KALTIMPOST.ID, Badan Meteorologi, Klimatologi, dan Geofisika (BMKG) mengimbau masyarakat pesisir dan nelayan untuk mewaspadai potensi gelombang tinggi yang diperkirakan berlangsung pada 5 hingga 8 September 2026. Menurut BMKG, pergerakan angin kencang menjadi pemicu utama meningkatnya tinggi gelombang di perairan Nusantara.

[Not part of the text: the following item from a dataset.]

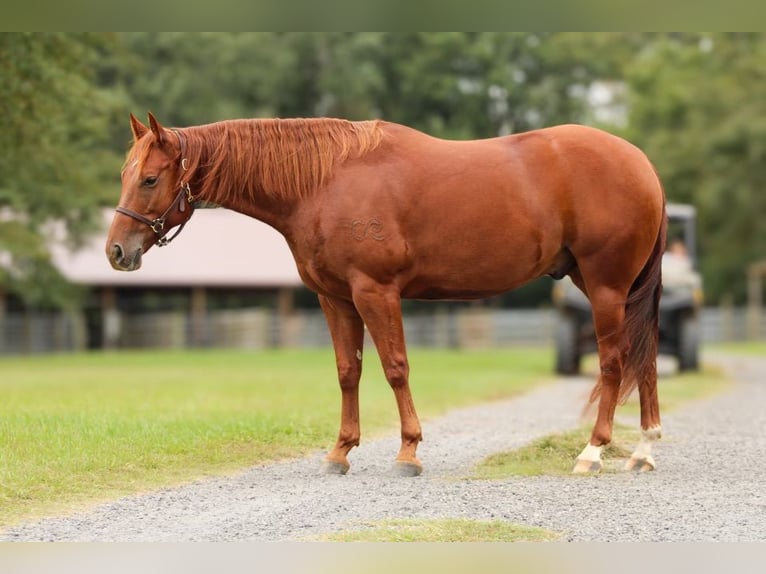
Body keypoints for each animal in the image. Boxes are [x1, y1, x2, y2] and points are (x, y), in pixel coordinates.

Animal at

Pola pergerakan angin di kawasan utara Indonesia bertiup dari arah tenggara ke barat daya dengan kecepatan 8–23 knot. Sementara itu, wilayah selatan didominasi angin dari timur menuju tenggara yang berkecepatan 15–37 knot. Wilayah Samudra Hindia dari barat Bengkulu, Lampung, hingga selatan Banten mencatatkan laju angin tertinggi.
Wilayah Berpotensi Gelombang Sedang (1,25 – 2,5 Meter)
- Selat Malaka bagian utara & Samudra Hindia barat Aceh
- Laut Natuna Utara, Selat Karimata (bagian utara dan selatan)
- Laut Jawa (bagian barat, tengah, dan timur)
- Selat Makassar (bagian selatan, tengah, dan utara)
- Laut Maluku, Laut Banda, Laut Seram, dan Laut Arafuru (bagian tengah, timur, dan barat)
- Samudra Pasifik utara Maluku
Wilayah Berpotensi Gelombang Tinggi (2,5 – 4 Meter)
- Samudra Hindia barat Kepulauan Nias, Kepulauan Mentawai, Bengkulu, dan Lampung
- Samudra Hindia selatan Banten, Jawa Barat, Jawa Tengah, DI Yogyakarta, dan Jawa Timur
- Samudra Hindia selatan Bali, Nusa Tenggara Barat (NTB), dan Nusa Tenggara Timur (NTT)
Panduan Keselamatan Pelayaran
BMKG meminta pengguna moda transportasi laut untuk memperhitungkan batas aman operasional berikut:
- Perahu Nelayan: Riskan jika angin melampaui 15 knot dan gelombang di atas 1,25 meter.
- Kapal Tongkang: Riskan jika angin melampaui 16 knot dan gelombang di atas 1,5 meter.
- Kapal Ferry: Riskan jika angin melampaui 21 knot dan gelombang di atas 2,5 meter.
Warga yang bermukim maupun beraktivitas di sekitar wilayah pesisir diimbau untuk selalu meningkatkan kewaspadaan selama periode ini.